● **Source text**:
Traditional tales

Folklore showrunner and a director talk about Asian superstitions and season two

(Photos © HBO Asia)

Anyone who lives in Asia knows that the countries are a treasure trove of supernatural beliefs that scared the living daylights out of us as kids -- and perhaps even now, as adults. With Folklore, iconic Singaporean director Eric Khoo takes the helm as showrunner as he gathers superstitions and myths from across Asia in an anthology series with each episode directed by different directors like Indonesia's Joko Anwar, the Philippines' Erik Matti and even first-time director Seiko Matsuda, who is known for her singing and acting career in Japan. The second season of the anthology series premieres on Nov 14 on HBO Go. Guru speaks with Khoo and Matsuda, who directed the second episode, about the series.

How did you convince Matsuda to write and direct an episode in season two?

Khoo: Seiko bought me dinner and we started talking about ghost stories; she knows I love ghost stories. Then she asks, 'Do you want to hear this ghost story that happened to me?' I felt she had something very strong and I knew that she was also interested in directing. I really value her take on stuff. I find it very sensitive, creative and smart. I always thought it would be cool if I could produce something for her to direct. I know she's not much of a horror fan, but after she told me this story, it stayed in my mind and I asked if she would write and direct it. If you look at the six episodes, they're all diverse and very different. Seiko's episode is the one with a love story and it's really, really beautiful.

Structured pose outputs

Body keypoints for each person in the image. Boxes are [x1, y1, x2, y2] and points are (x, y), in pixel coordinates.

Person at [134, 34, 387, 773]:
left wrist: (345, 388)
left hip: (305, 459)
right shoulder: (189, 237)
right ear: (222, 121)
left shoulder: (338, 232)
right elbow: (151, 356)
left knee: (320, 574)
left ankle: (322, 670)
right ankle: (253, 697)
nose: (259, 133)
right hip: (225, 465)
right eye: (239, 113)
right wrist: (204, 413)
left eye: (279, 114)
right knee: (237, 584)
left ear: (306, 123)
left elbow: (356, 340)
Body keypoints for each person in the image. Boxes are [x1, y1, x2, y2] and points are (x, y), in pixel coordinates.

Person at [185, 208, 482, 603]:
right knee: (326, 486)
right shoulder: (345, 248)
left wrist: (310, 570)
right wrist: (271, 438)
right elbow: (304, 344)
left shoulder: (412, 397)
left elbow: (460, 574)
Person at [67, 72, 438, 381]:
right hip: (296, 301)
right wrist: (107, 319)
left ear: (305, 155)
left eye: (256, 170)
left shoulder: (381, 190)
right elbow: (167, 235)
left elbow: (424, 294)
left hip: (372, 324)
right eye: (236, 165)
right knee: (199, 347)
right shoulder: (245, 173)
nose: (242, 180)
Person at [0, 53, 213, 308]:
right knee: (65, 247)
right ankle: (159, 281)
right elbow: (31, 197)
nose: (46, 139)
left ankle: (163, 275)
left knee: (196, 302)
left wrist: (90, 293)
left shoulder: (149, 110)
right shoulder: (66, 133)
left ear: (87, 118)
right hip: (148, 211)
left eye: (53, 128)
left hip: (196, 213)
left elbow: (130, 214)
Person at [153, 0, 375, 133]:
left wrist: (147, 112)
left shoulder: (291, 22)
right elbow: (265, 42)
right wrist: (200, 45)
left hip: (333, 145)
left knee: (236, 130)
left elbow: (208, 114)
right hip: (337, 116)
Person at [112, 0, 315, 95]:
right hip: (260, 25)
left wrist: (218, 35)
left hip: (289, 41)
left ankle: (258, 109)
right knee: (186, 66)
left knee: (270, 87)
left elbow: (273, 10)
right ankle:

● **Tasks to perform**:
[A] Using the Folklore interview, state whether each statement agrees with it: (i) the second season premieres on HBO Go; (ii) Matsuda is described as a keen horror fan; (iii) Khoo says Matsuda's episode is the one with a love story. Give yes or no for each, with the deciding words quoted from the interview.
[B] Continue the Folklore interview from the point where it stops.
The rows have no connection to the Folklore interview.

● **Written answers**:
[A]
(i) Yes: "The second season of the anthology series premieres on Nov 14 on HBO Go."
(ii) No: "I know she's not much of a horror fan"
(iii) Yes: "Seiko's episode is the one with a love story and it's really, really beautiful."

[B]
Seiko Matsuda.

Matsuda: I never expected that I'd direct a horror movie, but it was a wonderful experience for me.

Does each director get free rein on each episode or are there guidelines they need to adhere to?

Khoo: Essentially, I'll just call the directors that I appreciate to come on board and discuss with them what the series is about. We'll have a lot of conversations and the most important thing is to come out with something that we're happy about. Once we get everything is when production begins; after we've gone through the casting and who we want to be on board. I let the director do what he or she wants. I respect them as filmmakers and I don't want to control them because I want the episodes to shine on their own merit and to be as diverse as possible.

What was it like to work with Khoo?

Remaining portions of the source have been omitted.